- _Task details_
In the listing below, find the line with "Посмотреть все" and the line with "rispettata, in cui". Repeat those two lines and all lines between them exactly.

- _Given information_
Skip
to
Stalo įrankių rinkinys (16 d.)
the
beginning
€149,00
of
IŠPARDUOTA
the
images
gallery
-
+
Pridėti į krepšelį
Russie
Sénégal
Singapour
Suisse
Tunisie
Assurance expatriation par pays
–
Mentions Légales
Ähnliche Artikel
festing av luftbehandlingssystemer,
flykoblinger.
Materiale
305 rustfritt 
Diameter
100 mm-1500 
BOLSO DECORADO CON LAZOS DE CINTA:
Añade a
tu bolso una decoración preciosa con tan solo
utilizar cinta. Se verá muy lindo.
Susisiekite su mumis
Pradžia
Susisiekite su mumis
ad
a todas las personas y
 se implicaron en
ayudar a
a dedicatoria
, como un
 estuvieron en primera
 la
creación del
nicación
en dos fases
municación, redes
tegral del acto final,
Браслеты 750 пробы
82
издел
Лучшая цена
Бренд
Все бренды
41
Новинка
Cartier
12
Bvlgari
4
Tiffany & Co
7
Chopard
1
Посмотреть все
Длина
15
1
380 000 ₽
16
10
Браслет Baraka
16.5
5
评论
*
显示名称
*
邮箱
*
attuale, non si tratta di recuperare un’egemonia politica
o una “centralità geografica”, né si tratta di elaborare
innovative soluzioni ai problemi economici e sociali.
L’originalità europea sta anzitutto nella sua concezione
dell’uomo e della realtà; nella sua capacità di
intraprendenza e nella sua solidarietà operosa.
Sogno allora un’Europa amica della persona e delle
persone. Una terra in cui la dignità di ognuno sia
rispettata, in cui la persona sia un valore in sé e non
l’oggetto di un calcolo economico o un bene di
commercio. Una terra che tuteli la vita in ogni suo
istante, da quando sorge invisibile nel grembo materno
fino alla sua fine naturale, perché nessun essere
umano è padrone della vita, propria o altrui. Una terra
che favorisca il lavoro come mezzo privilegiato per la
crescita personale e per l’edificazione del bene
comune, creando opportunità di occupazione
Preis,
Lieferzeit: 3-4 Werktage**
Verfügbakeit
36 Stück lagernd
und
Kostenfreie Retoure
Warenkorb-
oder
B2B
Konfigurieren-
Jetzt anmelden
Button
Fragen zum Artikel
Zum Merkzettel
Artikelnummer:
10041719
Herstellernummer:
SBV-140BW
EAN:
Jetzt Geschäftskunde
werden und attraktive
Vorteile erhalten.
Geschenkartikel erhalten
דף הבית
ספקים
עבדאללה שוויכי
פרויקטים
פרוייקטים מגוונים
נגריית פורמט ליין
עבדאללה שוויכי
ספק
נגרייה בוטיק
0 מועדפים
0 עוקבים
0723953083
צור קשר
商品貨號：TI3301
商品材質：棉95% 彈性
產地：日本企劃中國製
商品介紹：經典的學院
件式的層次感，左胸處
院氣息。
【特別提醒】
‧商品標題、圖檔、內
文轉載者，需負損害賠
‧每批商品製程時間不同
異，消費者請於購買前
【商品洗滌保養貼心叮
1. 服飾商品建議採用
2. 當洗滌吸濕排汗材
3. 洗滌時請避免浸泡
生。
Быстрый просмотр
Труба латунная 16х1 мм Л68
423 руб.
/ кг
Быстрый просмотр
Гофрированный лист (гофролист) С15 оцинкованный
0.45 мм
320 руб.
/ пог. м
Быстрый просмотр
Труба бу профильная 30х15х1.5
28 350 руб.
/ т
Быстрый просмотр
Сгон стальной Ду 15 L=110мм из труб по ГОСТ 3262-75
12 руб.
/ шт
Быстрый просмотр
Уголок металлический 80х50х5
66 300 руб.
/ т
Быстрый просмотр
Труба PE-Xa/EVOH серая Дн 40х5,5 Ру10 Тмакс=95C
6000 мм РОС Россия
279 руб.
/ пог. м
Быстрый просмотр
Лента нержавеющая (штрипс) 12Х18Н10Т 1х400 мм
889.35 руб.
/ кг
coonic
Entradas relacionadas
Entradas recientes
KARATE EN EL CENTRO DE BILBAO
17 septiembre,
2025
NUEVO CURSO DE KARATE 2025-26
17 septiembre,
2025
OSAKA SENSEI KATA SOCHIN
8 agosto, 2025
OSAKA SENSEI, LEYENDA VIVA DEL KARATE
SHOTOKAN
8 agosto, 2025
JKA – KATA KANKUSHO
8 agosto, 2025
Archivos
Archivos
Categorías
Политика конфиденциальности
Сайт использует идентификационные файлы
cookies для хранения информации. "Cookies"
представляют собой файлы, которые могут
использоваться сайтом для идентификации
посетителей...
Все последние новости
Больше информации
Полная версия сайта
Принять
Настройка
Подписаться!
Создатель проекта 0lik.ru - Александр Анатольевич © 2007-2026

- _Worked solution_
Посмотреть все
Длина
15
1
380 000 ₽
16
10
Браслет Baraka
16.5
5
评论
*
显示名称
*
邮箱
*
attuale, non si tratta di recuperare un’egemonia politica
o una “centralità geografica”, né si tratta di elaborare
innovative soluzioni ai problemi economici e sociali.
L’originalità europea sta anzitutto nella sua concezione
dell’uomo e della realtà; nella sua capacità di
intraprendenza e nella sua solidarietà operosa.
Sogno allora un’Europa amica della persona e delle
persone. Una terra in cui la dignità di ognuno sia
rispettata, in cui la persona sia un valore in sé e non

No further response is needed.